Excerpted text:
8. One of Them Days–$14mb. It's always good to gross your budget during a film's opening week. So yea for producer Issa Rae and this comedy starring Keke Palmer and SZA. (What a week for SZA! Her movie opens well and she makes my list of The 250 Best Albums of the 21st Century...So Far.

9. Wicked–$150mb for each part, so $300mb total plus beaucoup marketing. It's a big movie! 

10. Big World–$29m ww debut. Chinese drama starring pop star and actor Jackson Yee as a young man living with cerebral palsy. Yee has gone from boyband TFBoys to having the Mandarin song of the year in 2017 to success in TV and film. How's his English, asks Hollywood? 

11. Honey Money Phony–Chinese rom-com about young woman suddenly burdened with debt who falls for a (very handsome) young con man. Will he go straight for her or teach her his wicked ways so she can get out from under this financial disaster? 

12. A Complete Unknown–$60mb+ for this Bob Dylan biopic? That's a lot of money for a film about Dylan going electric at Newport. I mean, I want to see it but then I'm a Dylan fanatic. Off to a very good start and star Timotheé Chalamet is sure to get an Oscar nomination, so it should keep going. But $180m worldwide seems highly unlikely to me, if not impossible. (Do other countries give a toss about this? Is Chalamet a big enough draw for this story? I doubt it.) I'm glad it was made, but it was made for too much. Like Gladiator II, this will be seen as a commercial success, but it's not.

Work item A: Copy out the records from the line containing "कोंडाडो बीच" through the line containing "205 स्थानीय लोग सुझाव देते हैं", inclusive, and nothing else.

Records for processing:
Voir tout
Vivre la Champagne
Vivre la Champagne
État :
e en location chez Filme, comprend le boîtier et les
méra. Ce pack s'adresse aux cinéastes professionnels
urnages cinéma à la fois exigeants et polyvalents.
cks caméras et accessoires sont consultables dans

* * *

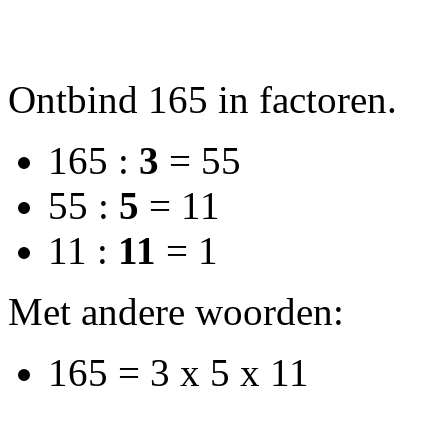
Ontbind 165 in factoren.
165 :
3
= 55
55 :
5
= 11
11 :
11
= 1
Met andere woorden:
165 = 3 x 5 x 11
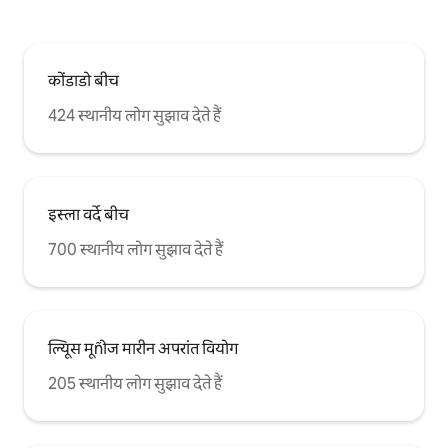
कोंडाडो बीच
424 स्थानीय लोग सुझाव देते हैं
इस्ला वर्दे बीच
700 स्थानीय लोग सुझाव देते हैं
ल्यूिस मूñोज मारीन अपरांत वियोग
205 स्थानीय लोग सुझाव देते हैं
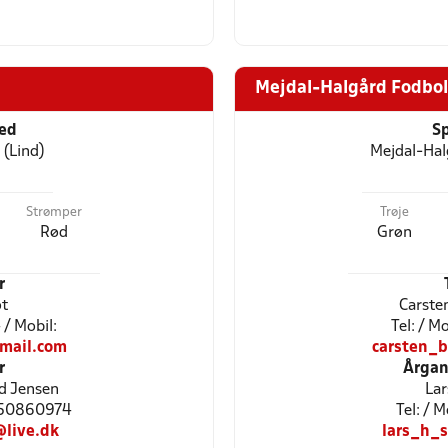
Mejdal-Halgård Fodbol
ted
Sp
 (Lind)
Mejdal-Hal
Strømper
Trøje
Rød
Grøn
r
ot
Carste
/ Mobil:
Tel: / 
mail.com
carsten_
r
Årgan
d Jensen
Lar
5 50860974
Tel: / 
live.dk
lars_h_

...

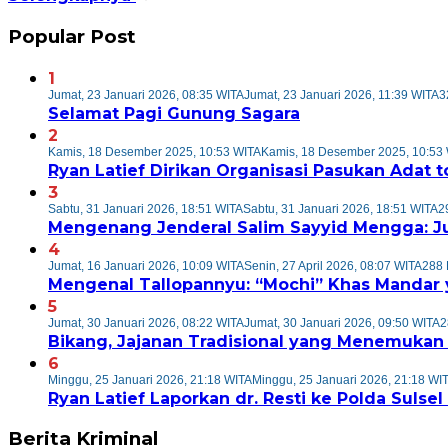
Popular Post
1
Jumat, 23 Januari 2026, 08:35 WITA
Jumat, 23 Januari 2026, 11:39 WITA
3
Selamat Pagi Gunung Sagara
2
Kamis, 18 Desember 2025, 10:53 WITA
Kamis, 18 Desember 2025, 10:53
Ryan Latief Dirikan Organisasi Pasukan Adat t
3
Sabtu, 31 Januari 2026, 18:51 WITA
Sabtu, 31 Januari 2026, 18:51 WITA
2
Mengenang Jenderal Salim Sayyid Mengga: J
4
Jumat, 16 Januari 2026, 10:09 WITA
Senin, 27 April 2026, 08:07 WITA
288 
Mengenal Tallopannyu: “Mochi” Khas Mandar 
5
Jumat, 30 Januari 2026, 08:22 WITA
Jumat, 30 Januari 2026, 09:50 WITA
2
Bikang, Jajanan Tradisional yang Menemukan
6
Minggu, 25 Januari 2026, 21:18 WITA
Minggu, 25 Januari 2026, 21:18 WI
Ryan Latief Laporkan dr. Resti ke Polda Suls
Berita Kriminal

Work item B: In the box-office list, why does the writer expect A Complete Unknown to "keep going"?

Exercise solution A:
कोंडाडो बीच
424 स्थानीय लोग सुझाव देते हैं
इस्ला वर्दे बीच
700 स्थानीय लोग सुझाव देते हैं
ल्यूिस मूñोज मारीन अपरांत वियोग
205 स्थानीय लोग सुझाव देते हैं

Exercise solution B: The film is off to a very good start, and its star Timotheé Chalamet is sure to get an Oscar nomination.